La sixième génération prend son envol : vers quelle cible ?

 

Les annonces concernant des appareils de nouvelle génération se sont succédé ces derniers mois : à propos du F-47, des progrès (relatifs) du GCAP (Global combat air program), de la participation de la Belgique au SCAF, ou des premiers essais en vol retentissants du J-36 chinois. Une nouvelle géostratégie aérienne se dessine, mais pour quelles finalités ?

Il est entendu que le concept même de génération est relatif (1) : argument marketing, il a surtout été utilisé, pour la cinquième, afin de mettre en valeur la furtivité radar du F‑35 – en oubliant bien souvent que la furtivité radar n’est pas un « tout ou rien ». Avec le paradoxe suivant : certains appareils n’intègrent pas encore les capacités à longue portée air-air ou air-surface des chasseurs dits « 4G » ou « 4,5G ». De plus, certains, comme le Rafale continuent d’évoluer, notamment sur le plan de la connectivité (2). Comment alors caractériser la sixième génération ? On y retrouve la furtivité radar, la fusion des données ou encore la connectivité ; avec peut-être, pour la première, une optimisation au niveau du retour radar des dérives, si elles sont encore présentes. La véritable rupture réside, pour l’heure, dans l’intégration d’effecteurs déportés (3). Cette dernière ne consiste pas uniquement à faire voler en formation l’appareil de combat et des drones – un véritable groupe aérien dont les composantes ont leurs propres spécialités –, mais à décharger cognitivement l’équipage de l’usage de ces drones, et donc de faire appel, à des degrés variables, à l’Intelligence artificielle (IA).

| Consigne |
Dans l'extrait sur la sixième génération d'avions de combat, réécrivez sous forme de liste le paragraphe qui commence par « Il est entendu que le concept même de génération », en gardant ses faits principaux.

| Entrées extraites |
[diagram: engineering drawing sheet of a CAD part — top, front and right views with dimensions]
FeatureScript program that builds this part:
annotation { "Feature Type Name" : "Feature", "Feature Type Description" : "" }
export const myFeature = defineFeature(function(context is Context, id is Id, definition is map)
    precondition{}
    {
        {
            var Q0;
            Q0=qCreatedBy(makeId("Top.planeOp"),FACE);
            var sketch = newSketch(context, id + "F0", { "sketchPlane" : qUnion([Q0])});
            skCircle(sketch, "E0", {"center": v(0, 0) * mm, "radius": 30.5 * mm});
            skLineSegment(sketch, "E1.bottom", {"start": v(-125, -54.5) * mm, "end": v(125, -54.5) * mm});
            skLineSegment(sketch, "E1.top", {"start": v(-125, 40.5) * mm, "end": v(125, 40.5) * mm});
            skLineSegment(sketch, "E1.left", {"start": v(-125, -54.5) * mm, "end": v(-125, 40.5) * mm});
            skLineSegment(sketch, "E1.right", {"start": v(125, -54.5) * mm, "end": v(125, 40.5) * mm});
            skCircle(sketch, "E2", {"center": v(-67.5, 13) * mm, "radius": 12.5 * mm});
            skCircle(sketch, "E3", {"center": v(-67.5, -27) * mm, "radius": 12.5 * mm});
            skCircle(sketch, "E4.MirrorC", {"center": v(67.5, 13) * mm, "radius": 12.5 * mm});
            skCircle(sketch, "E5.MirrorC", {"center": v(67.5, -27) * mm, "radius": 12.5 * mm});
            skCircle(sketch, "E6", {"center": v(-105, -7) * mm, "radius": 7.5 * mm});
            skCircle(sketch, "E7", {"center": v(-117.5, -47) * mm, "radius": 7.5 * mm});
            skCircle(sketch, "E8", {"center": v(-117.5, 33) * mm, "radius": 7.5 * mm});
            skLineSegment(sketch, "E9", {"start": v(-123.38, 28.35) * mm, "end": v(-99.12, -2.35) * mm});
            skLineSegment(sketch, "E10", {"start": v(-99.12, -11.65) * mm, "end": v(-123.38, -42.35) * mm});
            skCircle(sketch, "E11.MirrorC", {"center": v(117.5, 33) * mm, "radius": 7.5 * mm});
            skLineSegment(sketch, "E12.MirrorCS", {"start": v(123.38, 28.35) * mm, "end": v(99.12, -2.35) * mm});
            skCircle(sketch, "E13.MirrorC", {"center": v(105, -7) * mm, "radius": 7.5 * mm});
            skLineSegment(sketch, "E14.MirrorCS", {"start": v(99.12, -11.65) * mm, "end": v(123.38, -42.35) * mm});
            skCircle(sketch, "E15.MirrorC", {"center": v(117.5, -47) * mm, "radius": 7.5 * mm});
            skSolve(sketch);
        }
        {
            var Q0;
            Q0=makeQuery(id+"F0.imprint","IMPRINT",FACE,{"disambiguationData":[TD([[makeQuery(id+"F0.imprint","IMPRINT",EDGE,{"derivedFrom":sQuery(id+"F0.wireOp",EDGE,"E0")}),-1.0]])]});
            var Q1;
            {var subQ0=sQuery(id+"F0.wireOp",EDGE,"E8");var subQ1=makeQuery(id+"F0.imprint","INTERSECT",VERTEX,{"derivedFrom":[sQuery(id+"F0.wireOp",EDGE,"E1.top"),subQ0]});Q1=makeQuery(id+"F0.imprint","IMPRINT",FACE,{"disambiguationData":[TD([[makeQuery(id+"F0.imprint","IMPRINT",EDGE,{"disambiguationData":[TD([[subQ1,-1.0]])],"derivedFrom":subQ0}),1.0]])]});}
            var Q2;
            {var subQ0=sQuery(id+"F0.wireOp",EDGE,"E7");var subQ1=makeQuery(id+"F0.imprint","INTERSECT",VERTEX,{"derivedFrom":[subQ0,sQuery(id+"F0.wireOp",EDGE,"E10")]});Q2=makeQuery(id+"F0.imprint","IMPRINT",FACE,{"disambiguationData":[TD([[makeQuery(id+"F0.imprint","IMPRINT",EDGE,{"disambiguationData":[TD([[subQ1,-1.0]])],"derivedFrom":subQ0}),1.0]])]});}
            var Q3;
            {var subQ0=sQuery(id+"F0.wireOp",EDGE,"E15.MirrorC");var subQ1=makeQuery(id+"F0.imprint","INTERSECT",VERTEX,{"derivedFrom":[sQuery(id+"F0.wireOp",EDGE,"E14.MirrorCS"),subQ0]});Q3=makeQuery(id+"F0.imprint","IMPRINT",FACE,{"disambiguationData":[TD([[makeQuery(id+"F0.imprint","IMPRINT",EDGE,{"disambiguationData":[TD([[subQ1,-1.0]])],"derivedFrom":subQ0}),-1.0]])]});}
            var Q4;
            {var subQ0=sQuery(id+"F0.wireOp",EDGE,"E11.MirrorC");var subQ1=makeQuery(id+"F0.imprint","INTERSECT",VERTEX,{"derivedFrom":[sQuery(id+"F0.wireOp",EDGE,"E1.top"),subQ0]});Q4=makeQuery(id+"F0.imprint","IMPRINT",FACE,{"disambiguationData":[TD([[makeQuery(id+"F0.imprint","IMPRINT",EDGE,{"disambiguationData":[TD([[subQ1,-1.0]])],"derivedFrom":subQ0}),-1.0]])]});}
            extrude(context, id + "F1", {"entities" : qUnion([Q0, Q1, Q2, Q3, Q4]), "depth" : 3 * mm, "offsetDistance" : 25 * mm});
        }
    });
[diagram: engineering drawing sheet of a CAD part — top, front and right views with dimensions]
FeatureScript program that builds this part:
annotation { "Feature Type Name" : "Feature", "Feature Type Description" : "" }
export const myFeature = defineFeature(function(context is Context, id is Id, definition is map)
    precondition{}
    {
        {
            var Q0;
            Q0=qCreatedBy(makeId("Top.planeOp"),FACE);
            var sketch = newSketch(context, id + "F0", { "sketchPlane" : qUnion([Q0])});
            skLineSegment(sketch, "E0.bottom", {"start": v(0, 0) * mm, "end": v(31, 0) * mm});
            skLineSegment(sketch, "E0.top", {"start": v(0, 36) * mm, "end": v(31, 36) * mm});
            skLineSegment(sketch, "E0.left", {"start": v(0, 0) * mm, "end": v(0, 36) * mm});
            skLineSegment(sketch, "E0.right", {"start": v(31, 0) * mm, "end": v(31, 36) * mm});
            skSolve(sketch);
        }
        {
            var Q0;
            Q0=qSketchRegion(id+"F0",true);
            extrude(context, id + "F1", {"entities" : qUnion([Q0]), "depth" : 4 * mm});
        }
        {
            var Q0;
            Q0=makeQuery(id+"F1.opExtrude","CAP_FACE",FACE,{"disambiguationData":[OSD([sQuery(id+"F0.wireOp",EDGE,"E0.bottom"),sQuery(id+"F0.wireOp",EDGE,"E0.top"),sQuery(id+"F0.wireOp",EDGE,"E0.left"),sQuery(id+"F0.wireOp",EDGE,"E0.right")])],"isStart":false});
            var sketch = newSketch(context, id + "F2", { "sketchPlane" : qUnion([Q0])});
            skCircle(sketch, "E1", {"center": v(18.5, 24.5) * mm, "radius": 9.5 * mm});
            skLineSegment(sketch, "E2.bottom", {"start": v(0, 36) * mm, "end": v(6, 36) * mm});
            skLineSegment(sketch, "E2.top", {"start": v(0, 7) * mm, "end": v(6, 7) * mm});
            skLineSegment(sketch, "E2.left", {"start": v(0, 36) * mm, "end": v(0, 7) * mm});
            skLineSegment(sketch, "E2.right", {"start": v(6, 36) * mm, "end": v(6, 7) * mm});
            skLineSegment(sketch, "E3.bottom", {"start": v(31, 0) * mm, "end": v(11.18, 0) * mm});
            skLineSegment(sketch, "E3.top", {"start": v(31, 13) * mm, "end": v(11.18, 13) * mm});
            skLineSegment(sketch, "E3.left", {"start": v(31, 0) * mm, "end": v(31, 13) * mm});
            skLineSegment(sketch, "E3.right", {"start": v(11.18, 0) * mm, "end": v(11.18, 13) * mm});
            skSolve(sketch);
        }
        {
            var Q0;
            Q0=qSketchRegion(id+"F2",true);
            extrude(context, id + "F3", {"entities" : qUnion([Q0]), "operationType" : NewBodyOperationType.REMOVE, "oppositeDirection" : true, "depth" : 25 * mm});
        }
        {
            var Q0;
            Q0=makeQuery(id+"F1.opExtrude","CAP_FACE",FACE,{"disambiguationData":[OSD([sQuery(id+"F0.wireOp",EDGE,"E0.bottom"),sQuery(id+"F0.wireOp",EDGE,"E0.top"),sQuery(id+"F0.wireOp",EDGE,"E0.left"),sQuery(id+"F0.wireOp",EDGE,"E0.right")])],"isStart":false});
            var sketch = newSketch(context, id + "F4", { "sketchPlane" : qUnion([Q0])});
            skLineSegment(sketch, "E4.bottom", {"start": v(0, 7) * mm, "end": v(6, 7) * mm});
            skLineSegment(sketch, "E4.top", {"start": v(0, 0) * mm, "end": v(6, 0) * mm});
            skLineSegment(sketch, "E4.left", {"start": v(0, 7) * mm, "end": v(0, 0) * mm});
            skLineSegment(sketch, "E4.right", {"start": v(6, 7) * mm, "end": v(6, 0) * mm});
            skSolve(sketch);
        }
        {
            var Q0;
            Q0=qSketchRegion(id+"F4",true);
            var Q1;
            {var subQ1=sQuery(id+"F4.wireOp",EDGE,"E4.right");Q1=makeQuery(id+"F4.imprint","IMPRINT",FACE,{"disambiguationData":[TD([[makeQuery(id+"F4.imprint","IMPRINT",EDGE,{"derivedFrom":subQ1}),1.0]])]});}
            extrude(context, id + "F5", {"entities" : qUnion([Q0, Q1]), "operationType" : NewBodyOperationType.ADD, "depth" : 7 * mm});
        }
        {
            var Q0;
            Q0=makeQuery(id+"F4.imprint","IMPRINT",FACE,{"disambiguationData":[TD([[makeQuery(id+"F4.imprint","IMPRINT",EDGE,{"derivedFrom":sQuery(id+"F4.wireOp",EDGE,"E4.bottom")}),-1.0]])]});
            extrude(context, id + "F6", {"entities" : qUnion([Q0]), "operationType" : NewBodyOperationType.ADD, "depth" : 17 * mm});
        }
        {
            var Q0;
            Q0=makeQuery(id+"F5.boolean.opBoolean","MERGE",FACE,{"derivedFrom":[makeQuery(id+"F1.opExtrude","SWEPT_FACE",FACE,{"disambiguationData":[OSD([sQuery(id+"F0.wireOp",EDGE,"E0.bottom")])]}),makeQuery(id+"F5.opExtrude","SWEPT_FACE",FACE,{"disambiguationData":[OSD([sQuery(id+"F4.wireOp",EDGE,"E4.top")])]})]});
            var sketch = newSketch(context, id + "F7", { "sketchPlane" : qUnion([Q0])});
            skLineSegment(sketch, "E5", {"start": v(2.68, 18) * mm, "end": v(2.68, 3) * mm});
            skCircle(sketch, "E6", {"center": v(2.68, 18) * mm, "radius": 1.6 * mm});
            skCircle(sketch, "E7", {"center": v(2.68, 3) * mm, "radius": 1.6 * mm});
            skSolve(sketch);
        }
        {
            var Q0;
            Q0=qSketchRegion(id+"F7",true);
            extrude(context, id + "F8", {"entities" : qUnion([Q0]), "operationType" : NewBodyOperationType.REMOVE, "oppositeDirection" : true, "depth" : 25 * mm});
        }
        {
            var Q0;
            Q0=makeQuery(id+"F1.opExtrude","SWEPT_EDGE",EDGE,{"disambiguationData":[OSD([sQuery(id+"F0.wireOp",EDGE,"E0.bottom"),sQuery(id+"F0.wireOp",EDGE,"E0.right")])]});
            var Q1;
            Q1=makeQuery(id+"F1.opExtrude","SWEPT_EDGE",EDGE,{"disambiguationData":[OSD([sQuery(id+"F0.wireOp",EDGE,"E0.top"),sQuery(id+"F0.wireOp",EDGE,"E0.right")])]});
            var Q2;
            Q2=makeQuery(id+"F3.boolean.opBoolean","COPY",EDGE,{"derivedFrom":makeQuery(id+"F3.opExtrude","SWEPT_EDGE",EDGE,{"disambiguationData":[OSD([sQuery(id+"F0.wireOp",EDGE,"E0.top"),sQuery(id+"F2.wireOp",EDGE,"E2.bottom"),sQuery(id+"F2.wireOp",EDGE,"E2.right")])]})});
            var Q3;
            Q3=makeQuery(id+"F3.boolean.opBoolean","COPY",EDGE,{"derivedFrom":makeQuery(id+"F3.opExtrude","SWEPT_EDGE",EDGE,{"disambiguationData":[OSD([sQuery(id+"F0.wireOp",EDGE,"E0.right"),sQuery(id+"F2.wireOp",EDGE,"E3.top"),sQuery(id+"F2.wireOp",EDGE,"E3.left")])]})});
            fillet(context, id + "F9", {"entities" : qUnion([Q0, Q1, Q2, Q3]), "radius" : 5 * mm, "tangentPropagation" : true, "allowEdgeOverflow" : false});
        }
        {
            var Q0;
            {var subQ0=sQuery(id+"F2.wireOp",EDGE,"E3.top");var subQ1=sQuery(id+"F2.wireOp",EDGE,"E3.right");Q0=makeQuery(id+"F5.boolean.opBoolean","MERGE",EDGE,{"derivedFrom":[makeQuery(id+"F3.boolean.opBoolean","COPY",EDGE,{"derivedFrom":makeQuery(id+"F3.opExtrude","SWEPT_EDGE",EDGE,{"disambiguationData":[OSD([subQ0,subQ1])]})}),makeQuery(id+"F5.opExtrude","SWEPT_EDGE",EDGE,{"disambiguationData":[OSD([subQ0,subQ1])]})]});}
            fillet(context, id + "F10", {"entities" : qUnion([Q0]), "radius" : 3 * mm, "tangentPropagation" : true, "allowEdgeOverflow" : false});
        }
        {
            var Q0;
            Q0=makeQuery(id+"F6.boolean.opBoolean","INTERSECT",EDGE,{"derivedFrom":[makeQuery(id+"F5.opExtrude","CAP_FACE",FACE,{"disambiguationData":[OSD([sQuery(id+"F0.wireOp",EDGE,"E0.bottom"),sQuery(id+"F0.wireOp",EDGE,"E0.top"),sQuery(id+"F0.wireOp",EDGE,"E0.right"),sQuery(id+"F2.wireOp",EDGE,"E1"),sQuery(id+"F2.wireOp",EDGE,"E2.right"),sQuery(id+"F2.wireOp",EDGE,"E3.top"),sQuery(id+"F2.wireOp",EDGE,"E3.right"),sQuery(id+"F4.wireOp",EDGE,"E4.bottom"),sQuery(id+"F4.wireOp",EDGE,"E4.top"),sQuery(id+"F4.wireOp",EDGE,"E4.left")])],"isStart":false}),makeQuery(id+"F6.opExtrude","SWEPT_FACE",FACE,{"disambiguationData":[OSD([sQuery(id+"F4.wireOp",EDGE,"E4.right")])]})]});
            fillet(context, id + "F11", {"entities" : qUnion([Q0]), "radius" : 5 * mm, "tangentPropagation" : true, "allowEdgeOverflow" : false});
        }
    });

| Résultat de l'exercice |
- La notion de génération est relative : c'est surtout un argument marketing, utilisé pour la cinquième afin de mettre en valeur la furtivité radar du F‑35, qui n'est pourtant pas un « tout ou rien ».
- Paradoxe : certains appareils n'intègrent pas encore les capacités à longue portée air-air ou air-surface des chasseurs dits « 4G » ou « 4,5G ».
- Certains, comme le Rafale, continuent d'évoluer, notamment en matière de connectivité.
- La sixième génération reprend la furtivité radar, la fusion des données et la connectivité. Pour la furtivité, il y a peut-être une optimisation du retour radar des dérives, si elles sont encore présentes.
- La véritable rupture, pour l'heure, est l'intégration d'effecteurs déportés. Il ne s'agit pas seulement de faire voler en formation l'appareil de combat et des drones aux spécialités propres. Il s'agit aussi de décharger cognitivement l'équipage de l'usage de ces drones, grâce à l'IA à des degrés variables.